Josephus, the Jewish military leader and historian who lived from 37 or 38 to the year 100, recorded that Jerusalem Jews “opposed the theater complex under Herod because of the religious images that surrounded it, among other things,” Friesen told JNS.

“Theaters were themselves normally situated within sacred precincts, and plays were staged amidst religious ceremonies in honor of Greek and Roman deities,” he said. “So, there was an immediate barrier to participation.”

A Common Humanity’

Central to Friesen’s scholarship and teaching “is to explore cultural interactions across the religious traditions and ethnicities that have divided people through history,” he said.

“Greek tragedy is a unique expression of a particular place and time, delimited by the languages and religions of the people who produced it.

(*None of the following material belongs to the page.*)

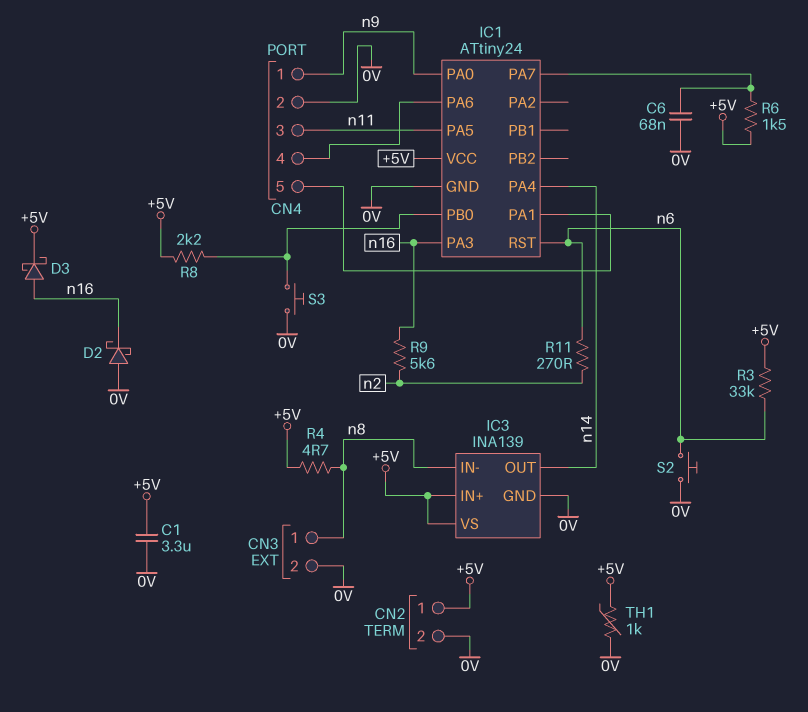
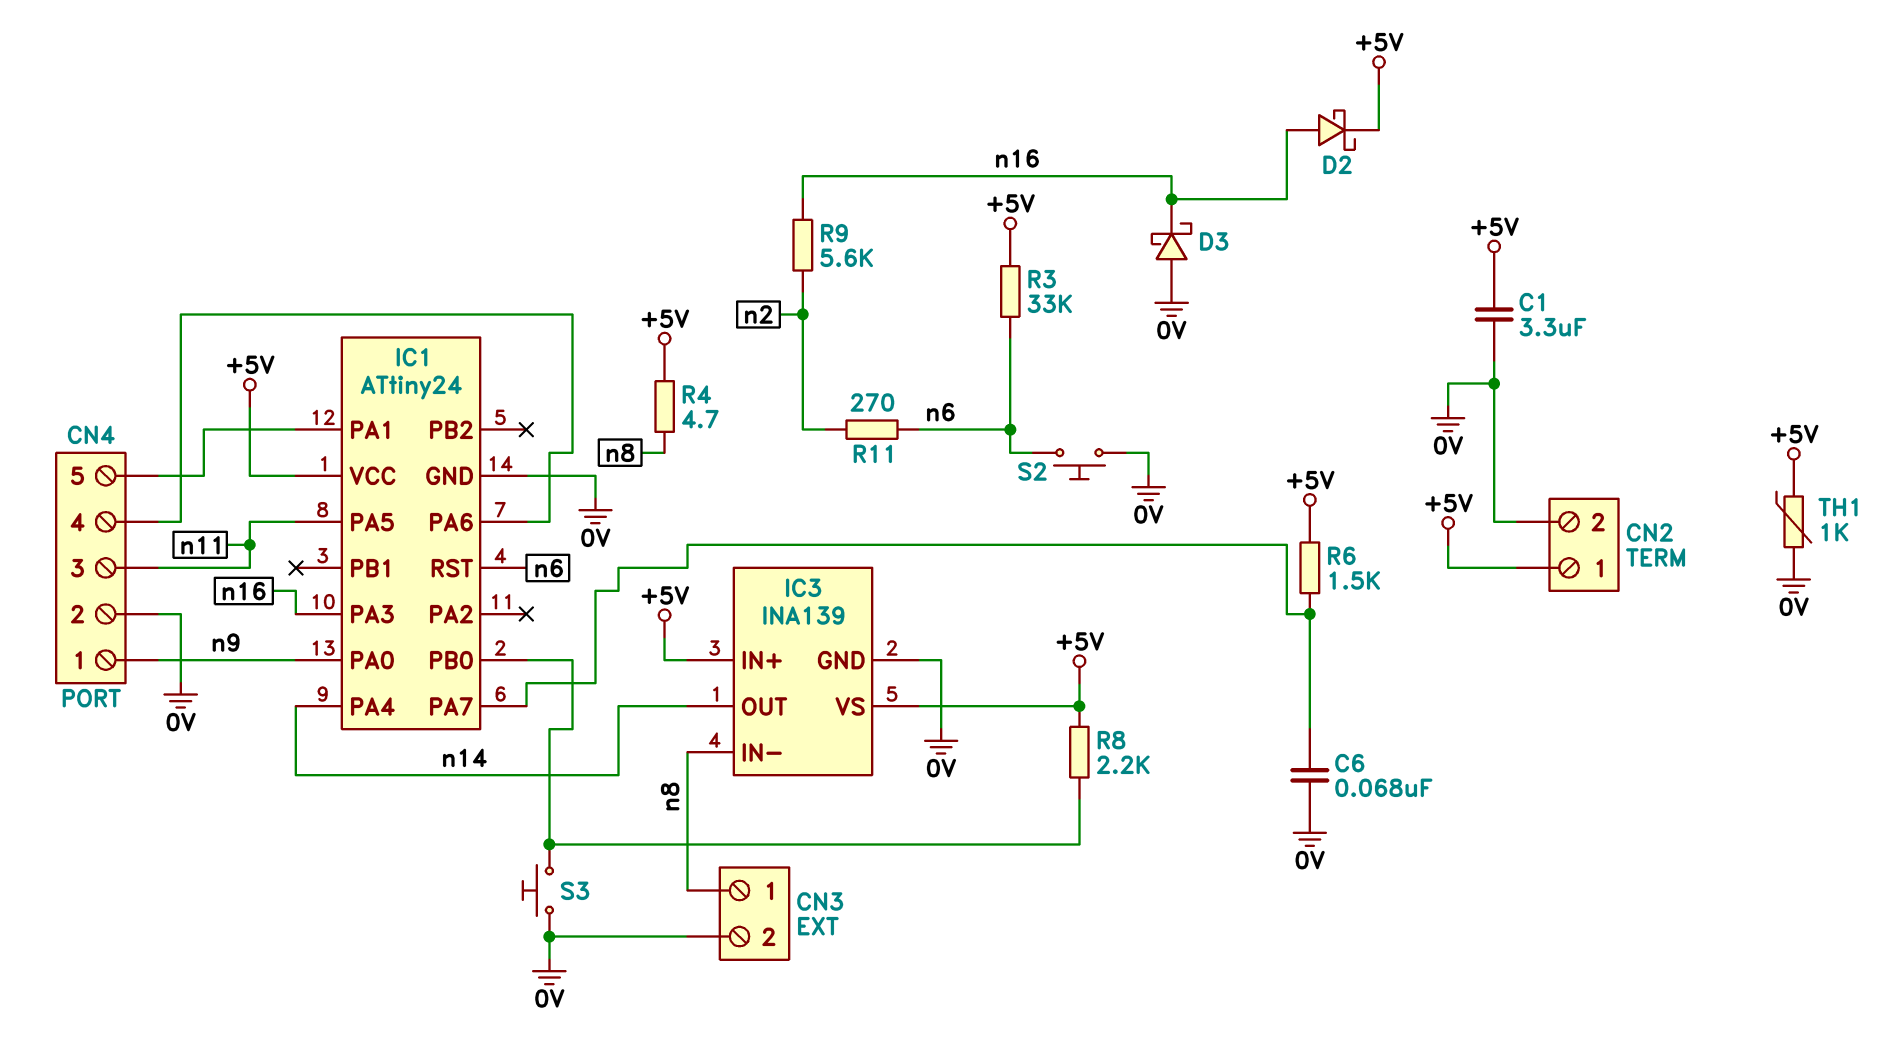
D2: schottky (A 0V, K n16) -> schottky (A n16, K +5V)
D3: schottky (A n16, K +5V) -> schottky (A 0V, K n16)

Nevertheless, it has been appropriated across history and now even around the globe for adaptation in new contexts,” he told JNS. “One takeaway from my book is that while individuals have often engaged in rhetoric that constructs division and otherness, a common humanity can emerge despite such posturing,” he added. “One simply needs to pay attention and watch for it.”

Lawrence Schiffman, the Judge Abraham Lieberman professor in Hebrew and Judaic studies at New York University, has not read Friesen’s book but is an expert on many of the areas upon which the book touches. “There is no question that somewhat Hellenized Jews, in the diaspora and even in the land of Israel, went to the theater,” he told JNS.

The late classical historian and Yeshiva University professor Louis Feldman documented the Hellenistic influences on Philo and Josephus extensively, “and this influence is certainly real,” Schiffman said. “There are also earlier studies of Hellenistic influence on Philo.”

Little Influence

But Schiffman urged “considerable caution” when approaching the question of the extent to which, if at all, those influences would have subsequently impacted the development of Judaism and the formation of the Mishnah and Talmud.

“This is because the Hellenistic authors, most prominently Philo, seem to have had almost no influence on later Judaism and seem not even to have been known in terms of their existence, except perhaps an occasional Karaite reference to Yehudah, the Alexandrian, and we do not even know if this is Philo,” Schiffman told JNS.

“Josephus did somewhat better, but was not known, apparently, in the Talmudic period, only much later in the medieval period in the form of the Hebrew translation and adaptation of Yosippon,” he said. “But here the real Hellenistic stuff was omitted by the editor.” (Yosippon, often rendered Josippon, is a Hebrew text generally dated to the 10th century that purports to be authored by Josephus, who died in the year 100.)

“Put another way, Hellenistic Judaism had very little influence on the subsequent development of Judaism until it re-entered in the form of philosophy in the Middle Ages,” Schiffman told JNS. He also told JNS that what it was like on the ground in Jewish sacred spaces of the time represents a historical blind spot. “We have insufficient knowledge of what went on in Hellenistic synagogues,” he said.